Eu não tenho nada para dizer nesse Blog que acrescente
alguma coisa. Todo mundo sabe minha opinião. Um esquerdista na adolescência que
estudou economia e matemática e virou direitista. Que original! Parece o
comentário do judeu Wolowitz, da série “Big Bang Theory” dizendo: “Wow! A
jewish comediant making stand-up comedy! How original!”. Sim, eu odeio o PT,
sou contra cotas raciais, sou contra médicos cubanos ganhando duzentos reais no
Mais Médicos e mandando nove mil reais por mês pra Cuba e odeio Guido Mantega e
o considero um completo desqualificado para ser Ministro da Fazenda.
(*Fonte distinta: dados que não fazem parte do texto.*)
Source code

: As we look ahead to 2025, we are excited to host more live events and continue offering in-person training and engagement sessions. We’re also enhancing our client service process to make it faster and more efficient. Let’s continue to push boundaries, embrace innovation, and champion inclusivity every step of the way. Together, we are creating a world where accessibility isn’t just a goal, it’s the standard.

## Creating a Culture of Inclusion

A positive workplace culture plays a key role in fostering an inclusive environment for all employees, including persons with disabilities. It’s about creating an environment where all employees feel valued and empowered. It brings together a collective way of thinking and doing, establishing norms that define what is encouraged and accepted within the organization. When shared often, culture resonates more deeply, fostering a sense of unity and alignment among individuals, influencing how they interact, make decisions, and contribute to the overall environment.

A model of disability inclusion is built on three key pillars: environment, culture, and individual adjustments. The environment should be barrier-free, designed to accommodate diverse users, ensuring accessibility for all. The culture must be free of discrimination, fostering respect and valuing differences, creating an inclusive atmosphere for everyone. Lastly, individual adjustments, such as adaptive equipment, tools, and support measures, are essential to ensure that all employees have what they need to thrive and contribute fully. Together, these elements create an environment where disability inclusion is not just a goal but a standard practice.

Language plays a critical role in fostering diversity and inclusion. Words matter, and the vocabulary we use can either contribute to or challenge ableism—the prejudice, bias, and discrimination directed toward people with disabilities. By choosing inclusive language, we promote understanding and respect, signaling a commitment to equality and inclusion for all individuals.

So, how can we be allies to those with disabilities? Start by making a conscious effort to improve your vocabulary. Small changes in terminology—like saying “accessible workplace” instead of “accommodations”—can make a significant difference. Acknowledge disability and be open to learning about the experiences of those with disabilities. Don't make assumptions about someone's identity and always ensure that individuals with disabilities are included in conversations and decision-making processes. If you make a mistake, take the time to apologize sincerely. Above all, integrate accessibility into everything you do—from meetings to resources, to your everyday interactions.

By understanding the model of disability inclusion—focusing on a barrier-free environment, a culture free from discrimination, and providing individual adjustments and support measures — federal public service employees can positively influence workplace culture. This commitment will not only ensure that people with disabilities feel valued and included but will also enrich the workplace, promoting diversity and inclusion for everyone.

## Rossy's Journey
Finalmente, não gosto de ser chamado de direitista
porque sou a favor do Bolsa-Família, sou a favor do casamento gay e de qualquer
outro direito social que não seja picaretagem demagógica de esquerdista
picareta. E sou a favor da prisão de qualquer corrupto, seja ele do PT ou de
qualquer outro partido. Aceito protesto em relação a ausência de condenação
para qualquer político que não seja do PT, mas criticar a condenação de petistas
por corrupção é, para mim, pura falta de
vergonha na cara. Pois é. Boooooring. Booooring no último.
O que resta? Esta pergunta me lembra a pergunta feita ao
filósofo João Gordo num programa de TV dos anos 90. O entrevistador inquiriu:
por que o Ratos do Porão não faz mais músicas? E o preclaro respondeu: sei lá,
vou falar sobre o que? Maçãs podres? Eu me faço a mesma pergunta todo dia. O
que existe além da liberdade da imaginação literária nos nossos tempos de
suposta liberdade democrática? A verborragia inútil no Facebook ou o prazer de
ironizar com metáforas e muitas outras figuras de linguagem? Acho que Nara Leão
teria morrido antes, de desgosto, se soubesse o que a Opinião seria em 2014.